The sheep look so EVIL:twisted: I love the paint, what a flashy looking horse! :shock: Some gorgeous photos! You guys got snowed in pretty good to eh! I love winter photos like that, they just look so stunning!

Thanks for sharing!


----------



## RusticWildFire (Jul 6, 2008)

Yeah, we've been getting snow pretty much every day since it started. I don't mind it though . Some spots were up to my waist today when I was walking around! 

I'm from the Western end of the Upper Peninsula. About an hour away from the Wisconsin Boarder.


----------



## Midwest Paint (Oct 21, 2008)

You did get a bit of snow.. Eww! LOL!

Awesome pics! They are looking very sharp!


----------



## Spastic_Dove (Oct 4, 2007)

I love the picture where he has the piece of hay hanging out of his mouth! He looks like a cowboy =)


----------



## Picture Perfect (Oct 9, 2008)

Looks so beautiful over there. Great pictures too!


----------



## RusticWildFire (Jul 6, 2008)

Thanks Everyone!


----------



## free_sprtd (Oct 18, 2007)

wow gorgeous!! they are so clean lol, im jealous! great pics, i love the one with both, the straw, and the tongue!


----------



## NorthernMama (Mar 12, 2008)

I love the second head shot. Its gorgeous. But I couldn't resist the sheep...


----------



## Dumas'_Grrrl (Apr 2, 2008)

ROTFL!!! NM that's just too funny!!!

Rustic, I love the photos!!!


----------



## horselover824 (Oct 26, 2008)

yea my favorite was the one with the straw hangin out of his mouth :razz:


----------



## RusticWildFire (Jul 6, 2008)

LOL! oh dear!! That is funny. Those two are the more devlish of the bunch, so that was a good choice! I hate when their eyes get all funky in pictures though. Grr! But it's inside and my camera isn't real fancy so theres not much I can do.


----------



## my2geldings (Feb 18, 2008)

northernmama said:


> I love the second head shot. Its gorgeous. But I couldn't resist the sheep...

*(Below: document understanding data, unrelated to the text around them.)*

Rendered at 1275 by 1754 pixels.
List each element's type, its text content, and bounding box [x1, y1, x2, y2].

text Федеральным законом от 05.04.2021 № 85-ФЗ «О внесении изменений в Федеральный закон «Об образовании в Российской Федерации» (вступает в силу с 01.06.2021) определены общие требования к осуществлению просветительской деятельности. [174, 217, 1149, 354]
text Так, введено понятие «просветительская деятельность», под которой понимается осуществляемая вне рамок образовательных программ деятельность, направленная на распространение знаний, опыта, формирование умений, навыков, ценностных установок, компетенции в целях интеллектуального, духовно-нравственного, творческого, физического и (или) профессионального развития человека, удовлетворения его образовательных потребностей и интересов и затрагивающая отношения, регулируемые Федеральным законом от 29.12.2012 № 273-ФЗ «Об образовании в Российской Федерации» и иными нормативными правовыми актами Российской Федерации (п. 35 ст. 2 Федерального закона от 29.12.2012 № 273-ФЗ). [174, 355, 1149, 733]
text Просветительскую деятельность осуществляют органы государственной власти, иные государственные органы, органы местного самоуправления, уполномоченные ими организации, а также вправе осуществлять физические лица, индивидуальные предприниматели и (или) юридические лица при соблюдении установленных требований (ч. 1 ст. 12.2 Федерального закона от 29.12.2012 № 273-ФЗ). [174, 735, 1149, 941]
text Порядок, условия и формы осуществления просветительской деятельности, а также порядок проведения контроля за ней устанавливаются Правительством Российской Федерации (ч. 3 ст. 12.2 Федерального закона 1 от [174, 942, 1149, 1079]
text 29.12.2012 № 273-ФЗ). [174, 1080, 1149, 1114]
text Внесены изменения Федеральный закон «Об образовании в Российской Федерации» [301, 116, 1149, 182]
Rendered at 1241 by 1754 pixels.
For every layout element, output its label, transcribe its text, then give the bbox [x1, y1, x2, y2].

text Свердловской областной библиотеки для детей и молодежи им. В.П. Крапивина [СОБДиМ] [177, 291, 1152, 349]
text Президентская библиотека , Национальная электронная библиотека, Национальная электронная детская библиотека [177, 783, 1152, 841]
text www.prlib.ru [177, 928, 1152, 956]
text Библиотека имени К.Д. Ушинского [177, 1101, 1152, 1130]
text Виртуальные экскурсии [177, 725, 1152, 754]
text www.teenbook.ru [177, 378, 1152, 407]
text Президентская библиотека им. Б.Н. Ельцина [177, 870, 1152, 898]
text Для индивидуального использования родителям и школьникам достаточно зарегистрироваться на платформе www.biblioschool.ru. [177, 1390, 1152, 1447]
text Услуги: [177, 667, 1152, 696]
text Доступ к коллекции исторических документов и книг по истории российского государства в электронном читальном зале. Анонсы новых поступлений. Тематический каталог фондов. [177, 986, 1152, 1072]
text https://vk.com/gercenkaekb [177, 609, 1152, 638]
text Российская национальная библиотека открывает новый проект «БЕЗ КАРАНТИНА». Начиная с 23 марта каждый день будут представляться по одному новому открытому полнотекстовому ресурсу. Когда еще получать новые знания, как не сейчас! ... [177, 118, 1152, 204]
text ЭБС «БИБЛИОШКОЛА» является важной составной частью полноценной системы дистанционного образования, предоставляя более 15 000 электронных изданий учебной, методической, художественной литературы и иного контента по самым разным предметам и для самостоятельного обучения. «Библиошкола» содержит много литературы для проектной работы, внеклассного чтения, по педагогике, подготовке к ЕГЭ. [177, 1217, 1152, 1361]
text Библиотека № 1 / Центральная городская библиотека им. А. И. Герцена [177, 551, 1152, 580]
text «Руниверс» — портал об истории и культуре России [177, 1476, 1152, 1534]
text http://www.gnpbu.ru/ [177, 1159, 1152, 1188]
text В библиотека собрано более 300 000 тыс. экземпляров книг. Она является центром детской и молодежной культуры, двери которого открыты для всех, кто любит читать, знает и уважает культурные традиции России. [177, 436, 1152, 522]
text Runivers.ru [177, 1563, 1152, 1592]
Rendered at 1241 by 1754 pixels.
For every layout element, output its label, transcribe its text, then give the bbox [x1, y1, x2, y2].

That was exactly my thought when I first saw that photo :lol:


----------



## booner (Aug 17, 2008)

beautiful critters(all of them)nice and fuzzy and warm.I love sheep, I always throw alittle hay to my neighbors now they come find me when Im feeding the horses!Oh my!


----------



## RusticWildFire (Jul 6, 2008)

aww Booner thats funny! Sheep are fun. My mom really loves them because they're such calm critters.


----------



## booner (Aug 17, 2008)

My horses finally got brave enough to sniff them thru the fence, used to spook them good but they have come to realize that they are harmless friends.


----------



## RusticWildFire (Jul 6, 2008)

haha. My oldest sheep used to be in with my horse when I only had one horse. They were good friends lol


----------



## NorthernMama (Mar 12, 2008)

OK -- so what do you DO with sheep? Are they kept only for their fur? Are they easier to keep in a fence then goats? Maybe I should get a couple...


----------



## RusticWildFire (Jul 6, 2008)

I have mine through 4-H. I used to show them. We just keep them for pets because they are so nice. My boyfriends mom wants the wool this year for batting in quilts. In the past the sheep sheerer has taken it to a school for the blind as they use it and our neighbor also spins it so she has taken it as well. I have a pair of mittens made out of their wool from her


----------



## NorthernMama (Mar 12, 2008)

OK -- probably they won't come and live here then. At least, not anytime soon anyway. Thanks.


----------



## RusticWildFire (Jul 6, 2008)

lol okay. I just realized I forgot to answer your other question. SOo I'll answer it anyway. Yes, in my experience they are easier to keep in fences than goats.


----------